* _Document extract_:
********************
Chronic disease alters our perceptions of dependence and independence. There was a time – okay, it was months – when I was more physically dependent on my family than I’d ever thought I’d be. I was too weak and too unstable to do much of anything by myself – walking up or down stairs, putting on my socks or my coat. I know I shouldn’t have, but I felt “less than.” Less than I used to be, and less than I wanted to be.
But this loss of independence isn’t only physical. The grief of chronic illness is as much emotional as it is physical. The anxiety, the brain fog, the depression, the side effects from medication and the sheer fatigue can render us reliant on someone else to help us manage basic activities and decisions.
We grieve the loss of the control we thought we had over our future
We’ve all heard the old adage about the best laid plans. We KNOW (logically, anyway) that anything can happen to anyone at any time. But we don’t live that way because we’d have a chaotic sort of life if we didn’t plan for anything. And we need goals. We need to work toward something.
Sometimes we recognize this pretty early on. Sometimes we only see it after the fact, when we look back and acknowledge a gradual but obvious change to the pattern of how we’d lived before. Working less. Staying at home more. Sleeping longer. Maker fewer plans. We adjust, consciously or not, to adapt to the unpredictability that accompanies chronic illness.
It can be hard to admit to ourselves that the way we used to live may not be possible anymore. We may not have the mental or physical stamina or capability that we used to. That trip overseas with the jam-packed schedule and tons of walking? Maybe the pain and fatigue simply won’t let you do it. That career opportunity that you know would require travel and a 50-hour work week? Maybe it’s not the best idea.
We grieve the loss of our health and how we see our bodies
This why the task of cleaning out my closet made me acknowledge my grief. When we get dressed, every item of clothing becomes part of how we show ourselves to the world. It’s an outward expression of how we see ourselves and how we want others to see us, too.
But many chronic illnesses can affect our physical appearance. Autoimmune diseases can affect the skin and muscles, and medications can cause swelling and hair loss. When we look at ourselves we don’t see who we really are. We see a body assaulted by an unpredictable disease or the medication used to treat it. This is another aspect of the grief of chronic illness.
********************
* _Things to do_:
1. In the passage on the grief of chronic illness, what task made the writer acknowledge their grief?
2. Write the next part of the passage on the grief of chronic illness, picking up right after its final sentence.

* _Data below_:
********************
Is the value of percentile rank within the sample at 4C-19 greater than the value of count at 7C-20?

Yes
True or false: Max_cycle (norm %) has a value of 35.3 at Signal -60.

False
********************
* _Exercise results_:
1. Cleaning out the closet.

2.
Over the past year and half since my diagnosis, I’d managed to avoid my closet. For quite a while I avoided it because my wardrobe became extremely limited. I had lost a lot of strength and mobility so I resorted to wearing stretchy, comfortable clothes that could easily be put on and taken off.
I’d also lost a lot of weight, so I rotated between a couple of pairs of pants because I didn’t have the stamina to shop and really, where was I going anyway? I relocated my limited wardrobe (basically a small pile of clothes) to a place where I could physically reach them since I could no longer reach the shelf in my closet.
The power of letting go
When I regained some strength and mobility I was able to wear more of my clothes. But you know what? I was SO tired of the clothes I wore over and over for months because they were the only clothes I could wear.
And I’ve never been able to gain back the weight I’d lost, so many of the clothes don’t fit. I have shirts and blouses I’ll never wear again because I don’t feel good in them. Some of the muscles in my neck and shoulders have atrophied and certain styles just aren’t flattering anymore. As for my shoes, who am I kidding? I can’t wear the heels anymore. I’m just not 100% steady on my feet.
So I did it. I LET THEM GO. I got rid of all of the things that don’t serve me anymore. Was it easy? No. But it was empowering. Because in letting go, I named my grief. I made peace with what was. But more importantly, I made room – literally and metaphorically – for what can be.